The Statistical Investigation Process
When comparing two groups, follow the investigation framework:
- Question: Formulate a specific statistical question (e.g. “Do Year 11 students in School A score higher than School B on standardised maths tests?”)
- Data: Identify the data collected (sample, population, how obtained)
- Analysis: Calculate relevant statistics, construct appropriate displays
- Conclusion: Answer the original question with reference to specific statistics. Acknowledge limitations.
Mastery Practice
-
Fluency
State whether each distribution is positively skewed, negatively skewed, or symmetric:
- Mean = 50, Median = 55
- Mean = 70, Median = 70
- Mean = 80, Median = 65
-
Fluency
Five-number summaries: Group X: Min = 10, Q1 = 22, Median = 30, Q3 = 41, Max = 55. Group Y: Min = 15, Q1 = 25, Median = 35, Q3 = 48, Max = 60. Compare the spread of the two groups (use range and IQR).
-
Fluency
The following back-to-back stem-and-leaf shows test scores for Class A (left) and Class B (right):
Class A Stem Class B 5 6 7 8 7 6 5 7 5 6 7 8 3 2 8 2 3 1 9 1 List all scores for each class. How many students are in each class?
-
Understanding
Compare the two datasets using mean, median, range and IQR:
Dataset 1: 12, 15, 18, 20, 22, 25, 28
Dataset 2: 5, 8, 20, 20, 20, 32, 35
-
Understanding
Rainfall (mm) for two cities over 6 months:
Brisbane: 45, 60, 80, 55, 40, 70
Cairns: 120, 200, 350, 180, 80, 150
Calculate the mean for each city. Which city has more rainfall on average and which is more variable? Calculate the range for each to support your answer. -
Understanding
A researcher compares weekly study hours for two groups:
Males: 8, 5, 12, 6, 9, 7, 11, 8, 10, 4
Females: 10, 12, 8, 14, 11, 9, 13, 7, 12, 14
Calculate the mean and range for each group. Comment on the difference in centre and consistency. -
Understanding
A boxplot has: Min = 5, Q1 = 12, Median = 18, Q3 = 26, Max = 34.
- Find the IQR and range.
- Use the IQR fence test to check for outliers.
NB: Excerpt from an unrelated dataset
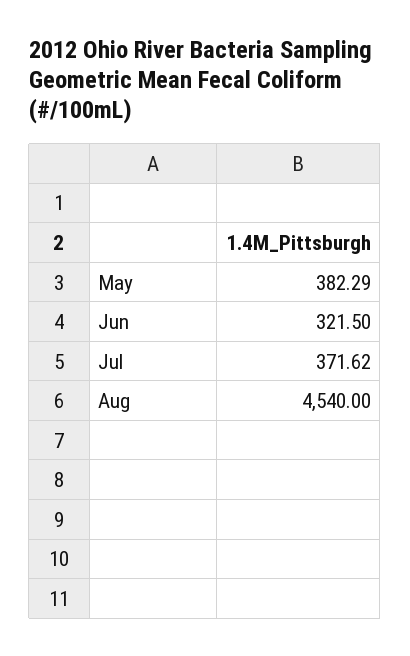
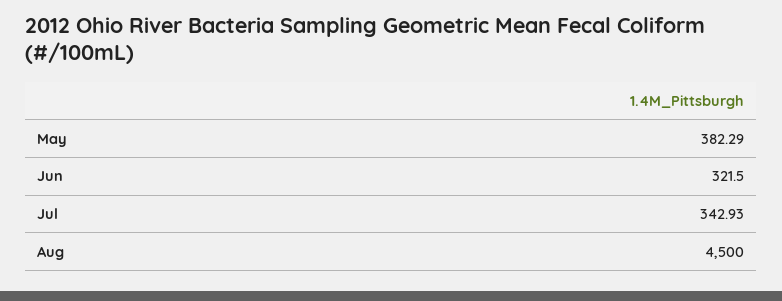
Jul: 371.62 -> 342.93
Aug: 4540 -> 4500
- Is the distribution symmetric or skewed? Justify using the position of the median within the box.
-
Problem Solving
Sprint times (seconds) for two training groups:
Group 1: 10.2, 10.5, 10.8, 11.0, 11.2, 11.5, 11.8
Group 2: 9.8, 10.1, 10.9, 11.1, 11.4, 12.0, 12.3- Find the five-number summary (Min, Q1, Median, Q3, Max) for each group.
- Calculate the IQR for each group.
- Compare the two groups using shape, centre and spread. Which group is faster? Which is more consistent?
-
Problem Solving
Pulse rates (bpm) for two groups:
Athletes: 52, 58, 60, 62, 65, 68, 70
Non-athletes: 68, 72, 75, 78, 80, 82, 88
Calculate mean, median, and IQR for each group. Write a structured comparison addressing shape, centre, and spread. -
Problem Solving
Statistical Investigation: A teacher wants to know whether girls spend more time on homework per night than boys.
Boys (hours/night): 1.5, 2.0, 1.0, 2.5, 1.5, 3.0, 2.0, 1.5
Girls (hours/night): 2.0, 2.5, 3.0, 2.5, 2.0, 3.5, 2.5, 2.0- State a specific statistical question for this investigation.
- Calculate mean and median for each group.
- Compare the distributions using shape, centre and spread.
- State a conclusion in context, referring to the specific values you calculated.